WHAT THIS TASK INVOLVES:
Give the number of lines in this listing that hold "Sauerland". No other words belong in the reply.

EXCERPTED RECORDS:

########################################

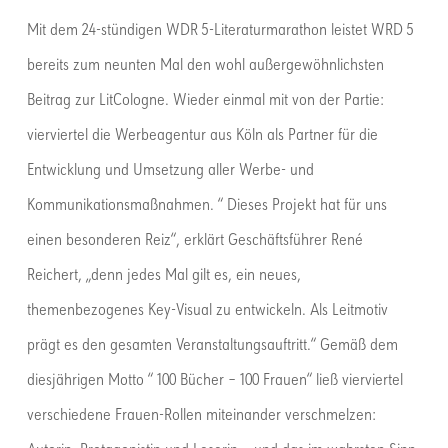
Mit dem 24-stündigen WDR 5-Literaturmarathon leistet WRD 5
bereits zum neunten Mal den wohl außergewöhnlichsten
Beitrag zur LitCologne. Wieder einmal mit von der Partie:
vierviertel die Werbeagentur aus Köln als Partner für die
Entwicklung und Umsetzung aller Werbe- und
Kommunikationsmaßnahmen. “ Dieses Projekt hat für uns
einen besonderen Reiz“, erklärt Geschäftsführer René
Reichert, „denn jedes Mal gilt es, ein neues,
themenbezogenes Key-Visual zu entwickeln. Als Leitmotiv
prägt es den gesamten Veranstaltungsauftritt.“ Gemäß dem
diesjährigen Motto “ 100 Bücher – 100 Frauen“ ließ vierviertel
verschiedene Frauen-Rollen miteinander verschmelzen:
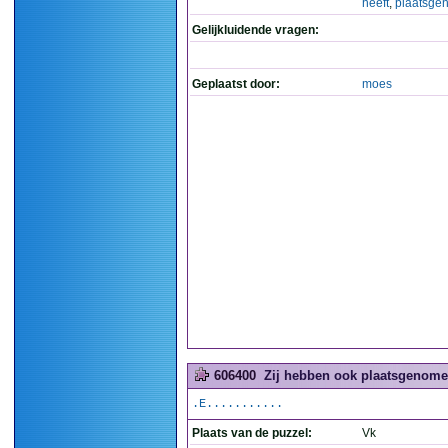
heeft
,
plaatsge
Gelijkluidende vragen:
Geplaatst door:
moes
606400
Zij hebben ook plaatsgenome
.E...........
Plaats van de puzzel:
Vk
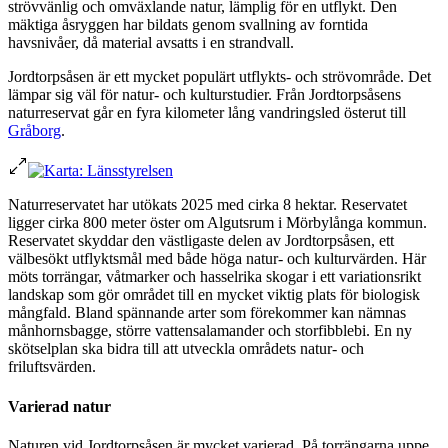
strövvänlig och omväxlande natur, lämplig för en utflykt. Den
mäktiga åsryggen har bildats genom svallning av forntida
havsnivåer, då material avsatts i en strandvall.
Jordtorpsåsen är ett mycket populärt utflykts- och strövområde. Det
lämpar sig väl för natur- och kulturstudier. Från Jordtorpsåsens
naturreservat går en fyra kilometer lång vandringsled österut till
Gråborg
.
Naturreservatet har utökats 2025 med cirka 8 hektar. Reservatet
ligger cirka 800 meter öster om Algutsrum i Mörbylånga kommun.
Reservatet skyddar den västligaste delen av Jordtorpsåsen, ett
välbesökt utflyktsmål med både höga natur- och kulturvärden. Här
möts torrängar, våtmarker och hasselrika skogar i ett variationsrikt
landskap som gör området till en mycket viktig plats för biologisk
mångfald. Bland spännande arter som förekommer kan nämnas
månhornsbagge, större vattensalamander och storfibblebi. En ny
skötselplan ska bidra till att utveckla områdets natur- och
friluftsvärden.
Varierad natur
Naturen vid Jordtorpsåsen är mycket varierad. På torrängarna uppe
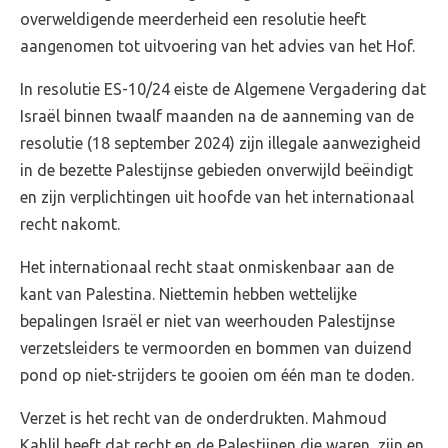
overweldigende meerderheid een resolutie heeft
aangenomen tot uitvoering van het advies van het Hof.
In resolutie ES-10/24 eiste de Algemene Vergadering dat
Israël binnen twaalf maanden na de aanneming van de
resolutie (18 september 2024) zijn illegale aanwezigheid
in de bezette Palestijnse gebieden onverwijld beëindigt
en zijn verplichtingen uit hoofde van het internationaal
recht nakomt.
Het internationaal recht staat onmiskenbaar aan de
kant van Palestina. Niettemin hebben wettelijke
bepalingen Israël er niet van weerhouden Palestijnse
verzetsleiders te vermoorden en bommen van duizend
pond op niet-strijders te gooien om één man te doden.
Verzet is het recht van de onderdrukten. Mahmoud
Kahlil heeft dat recht en de Palestijnen die waren, zijn en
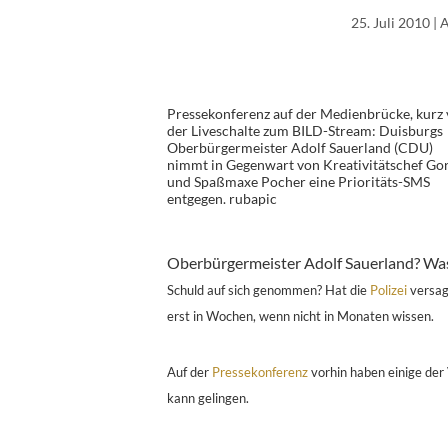
25. Juli 2010
| 
Pressekonferenz auf der Medienbrücke, kurz 
der Liveschalte zum BILD-Stream: Duisburgs
Oberbürgermeister Adolf Sauerland (CDU)
nimmt in Gegenwart von Kreativitätschef Go
und Spaßmaxe Pocher eine Prioritäts-SMS
entgegen. rubapic
Oberbürgermeister Adolf Sauerland? Was
Schuld auf sich genommen? Hat die
Polizei
versag
erst in Wochen, wenn nicht in Monaten wissen.
Auf der
Pressekonferenz
vorhin haben einige der 
kann gelingen.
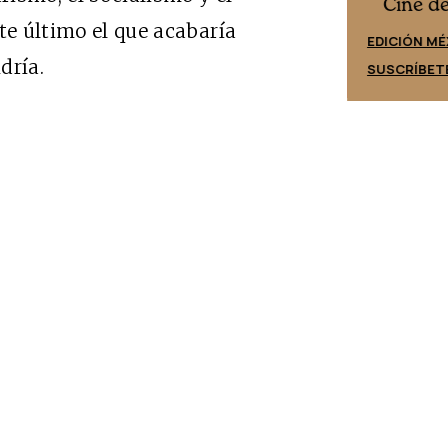
Cine desde los márgenes
es
Cine d
te último el que acabaría
EDICIÓN ESPAÑA
EDICIÓN MÉ
dría.
SUSCRÍBETE
SUSCRÍBET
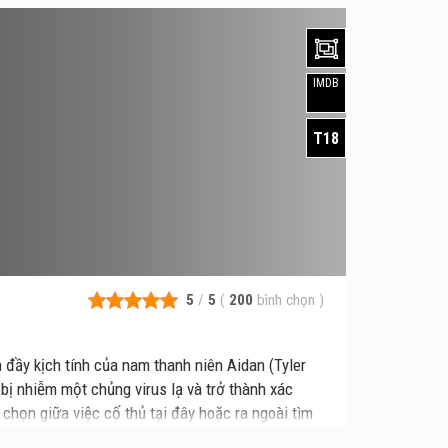
IMDB
T18
5
/
5
(
200
bình chọn
)
n đầy kịch tính của nam thanh niên Aidan (Tyler
ị nhiễm một chủng virus lạ và trở thành xác
 chọn giữa việc cố thủ tại đây hoặc ra ngoài tìm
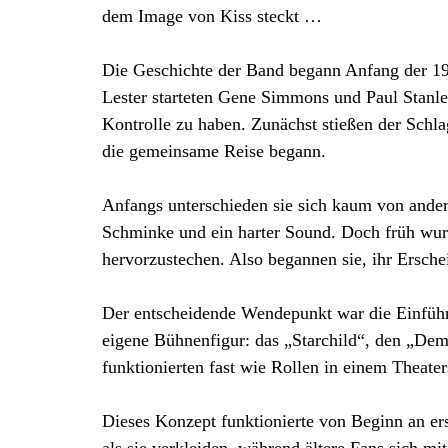
dem Image von Kiss steckt …
Die Geschichte der Band begann Anfang der 19
Lester starteten Gene Simmons und Paul Stanle
Kontrolle zu haben. Zunächst stießen der Schla
die gemeinsame Reise begann.
Anfangs unterschieden sie sich kaum von ander
Schminke und ein harter Sound. Doch früh wurde
hervorzustechen. Also begannen sie, ihr Erschei
Der entscheidende Wendepunkt war die Einführ
eigene Bühnenfigur: das „Starchild“, den „De
funktionierten fast wie Rollen in einem Theate
Dieses Konzept funktionierte von Beginn an er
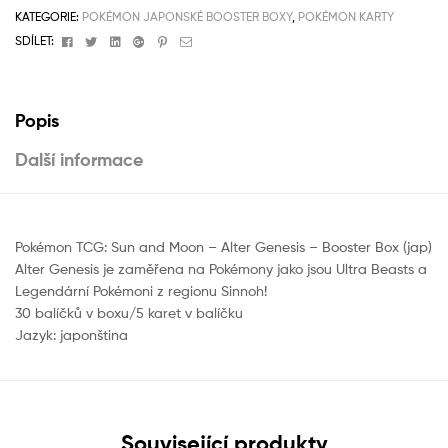
KATEGORIE:
POKÉMON JAPONSKÉ BOOSTER BOXY
,
POKÉMON KARTY
Facebook
Twitter
Linkedin
Google+
Pinterest
Email
SDÍLET:
Popis
Další informace
Pokémon TCG: Sun and Moon – Alter Genesis – Booster Box (jap)
Alter Genesis je zaměřena na Pokémony jako jsou Ultra Beasts a
Legendární Pokémoni z regionu Sinnoh!
30 balíčků v boxu/5 karet v balíčku
Jazyk: japonština
Související produkty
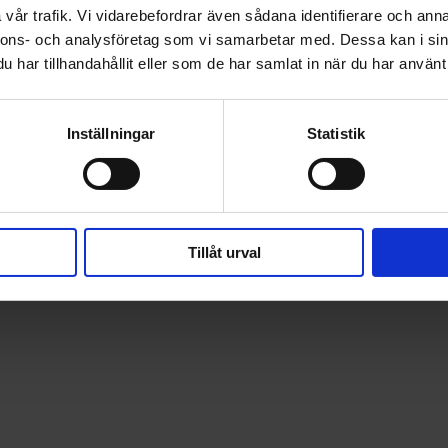
motstånd, men oftast är 
vår trafik. Vi vidarebefordrar även sådana identifierare och anna
nnons- och analysföretag som vi samarbetar med. Dessa kan i sin
har tillhandahållit eller som de har samlat in när du har använt 
Bygg ditt eget
Vill du hellre plocka ihop
etc, så använder du de
Inställningar
Statistik
Tillbehörschec
Gå igenom checklistan oc
Tillåt urval
CHECKLISTA - RULLSKI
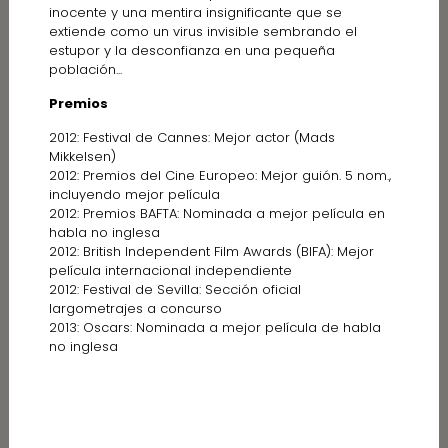
inocente y una mentira insignificante que se
extiende como un virus invisible sembrando el
estupor y la desconfianza en una pequeña
población...
Premios
2012: Festival de Cannes: Mejor actor (Mads
Mikkelsen)
2012: Premios del Cine Europeo: Mejor guión. 5 nom.,
incluyendo mejor película
2012: Premios BAFTA: Nominada a mejor película en
habla no inglesa
2012: British Independent Film Awards (BIFA): Mejor
película internacional independiente
2012: Festival de Sevilla: Sección oficial
largometrajes a concurso
2013: Oscars: Nominada a mejor película de habla
no inglesa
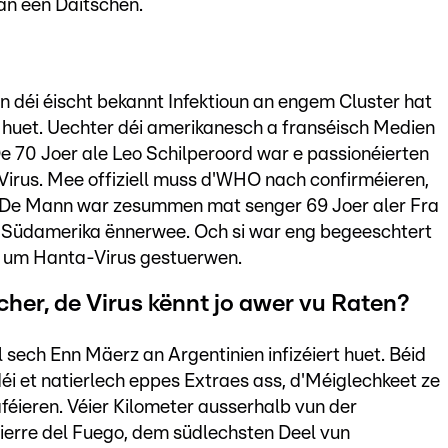
an een Däitschen.
en déi éischt bekannt Infektioun an engem Cluster hat
 huet. Uechter déi amerikanesch a franséisch Medien
e 70 Joer ale Leo Schilperoord war e passionéierten
Virus. Mee offiziell muss d'WHO nach confirméieren,
s. De Mann war zesummen mat senger 69 Joer aler Fra
 Südamerika ënnerwee. Och si war eng begeeschtert
ch um Hanta-Virus gestuerwen.
her, de Virus kënnt jo awer vu Raten?
sech Enn Mäerz an Argentinien infizéiert huet. Béid
 déi et natierlech eppes Extraes ass, d'Méiglechkeet ze
aféieren. Véier Kilometer ausserhalb vun der
ierre del Fuego, dem südlechsten Deel vun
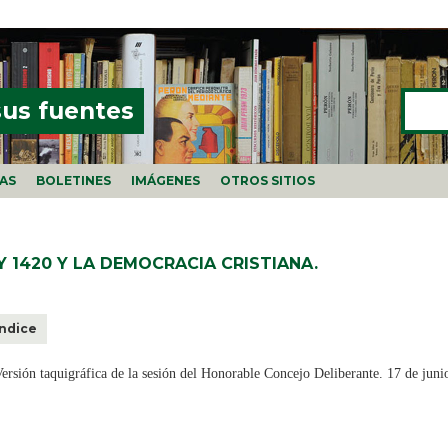
Buscar
FORMU
sus fuentes
ÍAS
BOLETINES
IMÁGENES
OTROS SITIOS
Y 1420 Y LA DEMOCRACIA CRISTIANA.
Índice
ersión taquigráfica de la sesión del Honorable Concejo Deliberante. 17 de juni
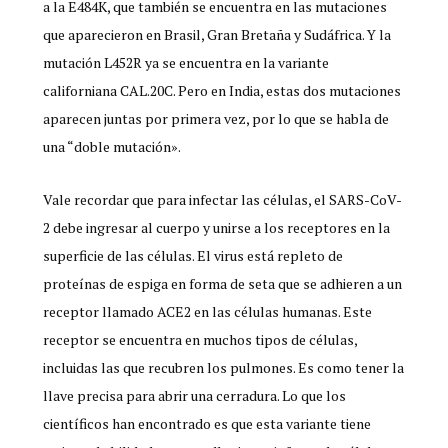
a la E484K, que también se encuentra en las mutaciones
que aparecieron en Brasil, Gran Bretaña y Sudáfrica. Y la
mutación L452R ya se encuentra en la variante
californiana CAL.20C. Pero en India, estas dos mutaciones
aparecen juntas por primera vez, por lo que se habla de
una “doble mutación».
Vale recordar que para infectar las células, el SARS-CoV-
2 debe ingresar al cuerpo y unirse a los receptores en la
superficie de las células. El virus está repleto de
proteínas de espiga en forma de seta que se adhieren a un
receptor llamado ACE2 en las células humanas. Este
receptor se encuentra en muchos tipos de células,
incluidas las que recubren los pulmones. Es como tener la
llave precisa para abrir una cerradura. Lo que los
científicos han encontrado es que esta variante tiene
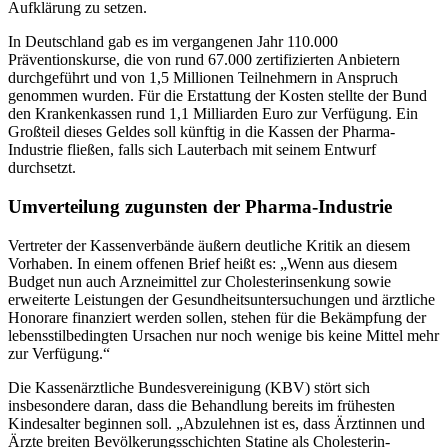
Aufklärung zu setzen.
In Deutschland gab es im vergangenen Jahr 110.000
Präventionskurse, die von rund 67.000 zertifizierten Anbietern
durchgeführt und von 1,5 Millionen Teilnehmern in Anspruch
genommen wurden. Für die Erstattung der Kosten stellte der Bund
den Krankenkassen rund 1,1 Milliarden Euro zur Verfügung. Ein
Großteil dieses Geldes soll künftig in die Kassen der Pharma-
Industrie fließen, falls sich Lauterbach mit seinem Entwurf
durchsetzt.
Umverteilung zugunsten der Pharma-Industrie
Vertreter der Kassenverbände äußern deutliche Kritik an diesem
Vorhaben. In einem offenen Brief heißt es: „Wenn aus diesem
Budget nun auch Arzneimittel zur Cholesterinsenkung sowie
erweiterte Leistungen der Gesundheitsuntersuchungen und ärztliche
Honorare finanziert werden sollen, stehen für die Bekämpfung der
lebensstilbedingten Ursachen nur noch wenige bis keine Mittel mehr
zur Verfügung.“
Die Kassenärztliche Bundesvereinigung (KBV) stört sich
insbesondere daran, dass die Behandlung bereits im frühesten
Kindesalter beginnen soll. „Abzulehnen ist es, dass Ärztinnen und
Ärzte breiten Bevölkerungsschichten Statine als Cholesterin-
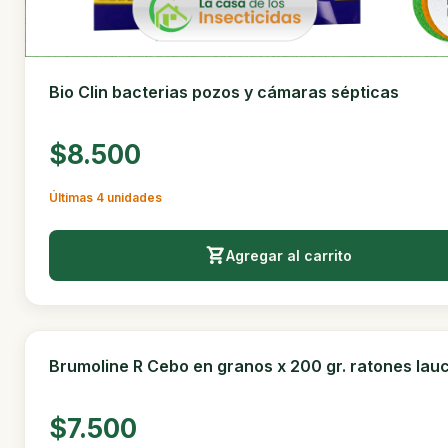
Bio Clin bacterias pozos y cámaras sépticas
$8.500
Últimas 4 unidades
Agregar al carrito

########################################

SOLUTION TO THIS PROBLEM:
2